6. Understanding Cluster Components
Data Movement from NFS to CPU
Imagine you write a R or Python program that loads and filters a CSV file. When working on a research computing cluster (the Yens), it’s essential to understand how data moves from ZFS to the processing unit (CPU) on a particular Yen computer (also called node or server) that will load and process the CSV file (the data).
Key Components
- CPU (Central Processing Unit): The primary component that processes instructions and data.
- RAM (Random Access Memory): Temporary storage that provides fast access to data for the CPU. There is a memory hierarchy with fastest but smallest registers that are closest to the CPU but hold the least amount of data for processing to the largest main memory (RAM) that is further from the CPU.
- Storage: On the Yens, storage is a Network File System (NFS), called ZFS. Storage, also called disk(s) or hard drive(s), allows multiple computers (Yen nodes) to access files (i.e., CSV file) over a network as if they were on the local hard drive.
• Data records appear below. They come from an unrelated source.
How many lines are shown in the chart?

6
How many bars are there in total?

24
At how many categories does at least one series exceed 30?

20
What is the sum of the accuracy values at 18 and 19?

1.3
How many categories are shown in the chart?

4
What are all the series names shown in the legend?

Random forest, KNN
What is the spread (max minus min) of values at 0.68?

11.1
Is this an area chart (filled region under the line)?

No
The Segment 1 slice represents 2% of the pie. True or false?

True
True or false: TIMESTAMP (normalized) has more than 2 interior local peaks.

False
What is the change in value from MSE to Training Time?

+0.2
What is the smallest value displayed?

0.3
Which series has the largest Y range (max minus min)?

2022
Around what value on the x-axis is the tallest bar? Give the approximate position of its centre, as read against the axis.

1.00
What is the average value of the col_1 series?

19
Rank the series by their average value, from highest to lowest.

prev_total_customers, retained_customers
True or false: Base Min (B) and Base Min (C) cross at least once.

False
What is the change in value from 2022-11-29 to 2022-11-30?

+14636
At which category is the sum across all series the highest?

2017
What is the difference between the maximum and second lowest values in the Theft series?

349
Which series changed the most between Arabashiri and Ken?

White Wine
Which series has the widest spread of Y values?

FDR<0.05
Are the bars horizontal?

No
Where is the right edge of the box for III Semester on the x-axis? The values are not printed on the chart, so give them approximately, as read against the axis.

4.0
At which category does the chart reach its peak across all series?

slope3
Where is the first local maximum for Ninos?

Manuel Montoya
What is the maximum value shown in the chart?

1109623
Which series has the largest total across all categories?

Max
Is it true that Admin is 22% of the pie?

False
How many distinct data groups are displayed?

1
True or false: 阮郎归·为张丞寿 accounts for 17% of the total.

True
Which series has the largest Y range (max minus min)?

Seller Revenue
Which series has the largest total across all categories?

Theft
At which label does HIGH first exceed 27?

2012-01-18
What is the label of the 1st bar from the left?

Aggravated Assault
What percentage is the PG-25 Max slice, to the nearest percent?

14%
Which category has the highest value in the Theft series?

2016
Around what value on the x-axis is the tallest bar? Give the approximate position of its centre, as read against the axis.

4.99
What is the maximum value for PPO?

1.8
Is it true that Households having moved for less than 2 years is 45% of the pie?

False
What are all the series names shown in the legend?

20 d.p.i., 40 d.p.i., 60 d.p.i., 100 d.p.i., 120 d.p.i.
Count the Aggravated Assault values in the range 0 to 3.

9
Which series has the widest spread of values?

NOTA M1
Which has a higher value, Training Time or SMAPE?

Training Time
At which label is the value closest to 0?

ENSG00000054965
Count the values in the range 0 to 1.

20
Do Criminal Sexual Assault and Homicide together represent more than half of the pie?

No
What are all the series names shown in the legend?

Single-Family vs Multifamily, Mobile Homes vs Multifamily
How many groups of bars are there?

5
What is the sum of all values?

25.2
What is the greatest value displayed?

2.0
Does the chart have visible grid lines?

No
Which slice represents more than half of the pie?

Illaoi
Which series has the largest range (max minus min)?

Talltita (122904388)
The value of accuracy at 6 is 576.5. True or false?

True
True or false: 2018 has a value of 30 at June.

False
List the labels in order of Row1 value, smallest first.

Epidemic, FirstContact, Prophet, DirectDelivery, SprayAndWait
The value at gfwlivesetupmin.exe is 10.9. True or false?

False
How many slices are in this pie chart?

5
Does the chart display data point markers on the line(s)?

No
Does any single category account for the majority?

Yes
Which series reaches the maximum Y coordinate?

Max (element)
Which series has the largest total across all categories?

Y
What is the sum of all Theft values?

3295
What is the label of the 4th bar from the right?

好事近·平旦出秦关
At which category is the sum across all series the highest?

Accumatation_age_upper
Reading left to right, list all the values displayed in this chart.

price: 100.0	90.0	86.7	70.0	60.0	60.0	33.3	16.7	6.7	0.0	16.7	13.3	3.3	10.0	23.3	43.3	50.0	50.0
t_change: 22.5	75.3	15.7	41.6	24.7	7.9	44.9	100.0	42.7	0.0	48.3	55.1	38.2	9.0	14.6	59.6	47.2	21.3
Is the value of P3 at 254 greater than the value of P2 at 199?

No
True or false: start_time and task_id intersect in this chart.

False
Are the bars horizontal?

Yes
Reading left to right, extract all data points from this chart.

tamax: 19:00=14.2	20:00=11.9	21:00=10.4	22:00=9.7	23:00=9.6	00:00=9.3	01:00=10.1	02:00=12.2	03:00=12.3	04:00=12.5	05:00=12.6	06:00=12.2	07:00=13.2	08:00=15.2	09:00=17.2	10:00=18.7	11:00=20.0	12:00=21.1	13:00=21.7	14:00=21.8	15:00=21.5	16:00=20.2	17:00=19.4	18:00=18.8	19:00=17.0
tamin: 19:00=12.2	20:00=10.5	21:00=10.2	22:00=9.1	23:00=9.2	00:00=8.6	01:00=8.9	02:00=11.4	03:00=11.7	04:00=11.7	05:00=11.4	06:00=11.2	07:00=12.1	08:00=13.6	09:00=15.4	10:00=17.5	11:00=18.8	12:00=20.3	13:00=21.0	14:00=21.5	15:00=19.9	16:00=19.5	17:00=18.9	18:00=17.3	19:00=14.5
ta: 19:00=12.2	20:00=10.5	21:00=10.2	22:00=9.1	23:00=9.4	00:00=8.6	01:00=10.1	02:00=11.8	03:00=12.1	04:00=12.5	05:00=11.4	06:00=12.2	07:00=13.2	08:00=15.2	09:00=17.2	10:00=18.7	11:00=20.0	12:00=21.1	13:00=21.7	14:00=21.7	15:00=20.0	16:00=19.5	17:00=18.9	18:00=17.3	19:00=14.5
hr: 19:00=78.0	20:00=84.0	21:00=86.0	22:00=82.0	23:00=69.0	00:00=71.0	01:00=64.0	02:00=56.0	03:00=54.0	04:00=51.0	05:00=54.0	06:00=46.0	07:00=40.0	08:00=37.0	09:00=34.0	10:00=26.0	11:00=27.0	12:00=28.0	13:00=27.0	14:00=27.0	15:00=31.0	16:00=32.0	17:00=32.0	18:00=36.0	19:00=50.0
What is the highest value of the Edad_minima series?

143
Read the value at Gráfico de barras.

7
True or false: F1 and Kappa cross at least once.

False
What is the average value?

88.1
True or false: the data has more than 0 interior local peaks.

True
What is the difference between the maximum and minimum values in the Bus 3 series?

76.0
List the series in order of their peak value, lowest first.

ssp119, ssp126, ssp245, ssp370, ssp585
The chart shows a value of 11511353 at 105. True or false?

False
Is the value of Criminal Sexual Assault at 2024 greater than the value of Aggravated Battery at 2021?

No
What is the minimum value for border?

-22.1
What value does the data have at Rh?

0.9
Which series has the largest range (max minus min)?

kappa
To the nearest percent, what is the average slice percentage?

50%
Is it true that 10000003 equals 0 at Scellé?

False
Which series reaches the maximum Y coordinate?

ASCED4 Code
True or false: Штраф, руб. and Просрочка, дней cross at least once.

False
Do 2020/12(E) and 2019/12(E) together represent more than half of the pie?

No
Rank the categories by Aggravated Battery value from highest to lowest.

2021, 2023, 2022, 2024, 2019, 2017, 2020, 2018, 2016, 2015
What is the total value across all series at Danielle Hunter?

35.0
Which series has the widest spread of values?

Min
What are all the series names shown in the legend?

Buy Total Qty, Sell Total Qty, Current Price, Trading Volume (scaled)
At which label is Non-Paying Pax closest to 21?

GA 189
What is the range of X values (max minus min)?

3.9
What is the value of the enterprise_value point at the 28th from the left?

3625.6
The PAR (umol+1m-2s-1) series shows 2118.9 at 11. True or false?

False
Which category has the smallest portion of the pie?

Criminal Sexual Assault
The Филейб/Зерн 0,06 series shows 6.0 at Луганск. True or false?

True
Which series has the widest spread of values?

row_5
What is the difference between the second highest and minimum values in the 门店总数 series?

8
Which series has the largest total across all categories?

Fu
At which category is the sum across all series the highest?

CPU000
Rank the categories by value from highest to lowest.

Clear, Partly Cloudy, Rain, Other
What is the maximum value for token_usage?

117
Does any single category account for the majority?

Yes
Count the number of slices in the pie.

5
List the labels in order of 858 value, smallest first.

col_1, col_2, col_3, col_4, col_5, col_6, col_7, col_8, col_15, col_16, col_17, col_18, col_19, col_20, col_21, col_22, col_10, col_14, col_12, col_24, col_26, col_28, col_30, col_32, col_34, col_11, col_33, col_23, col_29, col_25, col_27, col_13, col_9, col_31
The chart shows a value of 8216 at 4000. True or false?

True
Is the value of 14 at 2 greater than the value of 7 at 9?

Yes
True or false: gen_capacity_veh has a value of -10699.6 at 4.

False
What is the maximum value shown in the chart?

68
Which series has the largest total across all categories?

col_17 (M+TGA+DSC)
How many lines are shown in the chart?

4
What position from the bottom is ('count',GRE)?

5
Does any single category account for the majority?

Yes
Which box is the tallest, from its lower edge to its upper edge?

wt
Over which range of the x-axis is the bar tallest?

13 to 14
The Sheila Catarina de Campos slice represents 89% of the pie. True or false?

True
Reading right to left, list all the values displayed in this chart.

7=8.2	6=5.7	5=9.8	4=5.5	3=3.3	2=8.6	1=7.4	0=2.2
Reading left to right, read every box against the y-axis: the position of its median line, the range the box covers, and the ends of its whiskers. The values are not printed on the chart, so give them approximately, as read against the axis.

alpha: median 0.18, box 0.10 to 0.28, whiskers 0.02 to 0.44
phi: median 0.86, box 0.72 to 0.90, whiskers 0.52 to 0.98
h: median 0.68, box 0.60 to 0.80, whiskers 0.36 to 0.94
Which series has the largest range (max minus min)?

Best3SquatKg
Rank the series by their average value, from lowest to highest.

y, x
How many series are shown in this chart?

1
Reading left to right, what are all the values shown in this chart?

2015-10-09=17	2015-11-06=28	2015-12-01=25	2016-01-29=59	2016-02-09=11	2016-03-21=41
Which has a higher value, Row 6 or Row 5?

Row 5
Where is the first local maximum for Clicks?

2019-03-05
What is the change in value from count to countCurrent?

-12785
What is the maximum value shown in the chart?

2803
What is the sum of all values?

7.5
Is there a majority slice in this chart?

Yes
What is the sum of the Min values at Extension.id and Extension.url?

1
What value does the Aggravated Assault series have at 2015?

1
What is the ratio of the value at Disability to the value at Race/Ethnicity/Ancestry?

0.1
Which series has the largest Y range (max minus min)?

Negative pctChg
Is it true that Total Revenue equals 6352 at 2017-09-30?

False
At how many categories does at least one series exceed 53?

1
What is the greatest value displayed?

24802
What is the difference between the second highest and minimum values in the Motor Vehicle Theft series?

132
Storage medium can be:
- Hard disk drives, HDDs (“spinning disks”), which are slower to access but cheaper because they have moving parts
- Solid-state drives, SSDs (flash-based) which are more expensive but offer faster data read/writes
For example, ZFS project spaces use HDDs but local to each node, we have SSDs which can be accessed at /tmp path where a running program can output temporary files and read and write them very quickly.
You can check available space at /tmp on that particular yen node with:
df -h /tmp
Kitchen Analogy
Imagine the Yens as a kitchen:
- CPU (Stove): The CPU is like the stove in your kitchen. It has multiple burners (cores) that allow you to cook multiple dishes (process tasks) simultaneously. Each burner can operate independently, just as each CPU core can process different instructions at the same time. When cooking a meal (processing a task), you bring ingredients to the stove (from fridge if the meal is small, from the store when cooking a large meal, or drawer when using frequenty used ingredients).
- CPU Registers (Ingredients in Hand): Registers are like the ingredients you hold in your hand while cooking. They are the quickest to access and use, but you can only hold a small amount at a time.
- L1 Cache (Spice Rack Next to Stove): The L1 cache is like a spice rack right next to your stove. It stores a small amount of frequently used ingredients, making them very quick to access.
- L2 Cache (Drawer by the Stove): The L2 cache is like a drawer by the stove where you keep utensils and slightly larger quantities of frequently used items. It’s a bit further away than the spice rack but still very accessible.
- L3 Cache (Cabinet Near the Stove): The L3 cache is like a cabinet near the stove. It stores larger quantities of ingredients and tools that you use often but not as frequently as those in the L1 and L2 caches.
- RAM (Fridge): The RAM is like your fridge. It stores all the ingredients you need for your recipes, making them quickly accessible compared to going to the grocery store. You can store a fair amount of items, but there’s a limit to how much you can keep in the fridge at once.
- ZFS (Grocery Store): Storage is like the grocery store where all your ingredients are stored. Retrieving ingredients from the store requires time and effort, similar to accessing data from the NFS.
- Network (Highway): Highway from your house to the grocery store with certain number of lanes and speed limit that determine how fast you can get to the store and back.
- Network Latency (Speed Limit): The time it takes (dependent on the speed limit and traffic congestion) for you to drive to the grocery store and back. Lower latency means you can transport ingredients more quickly.
- Network Bandwidth (Number of Lanes): The number of lanes on the highway to the grocery store. Higher bandwidth means you can move more data at once. In our analogy, this means you can transport ingredients in larger quantities.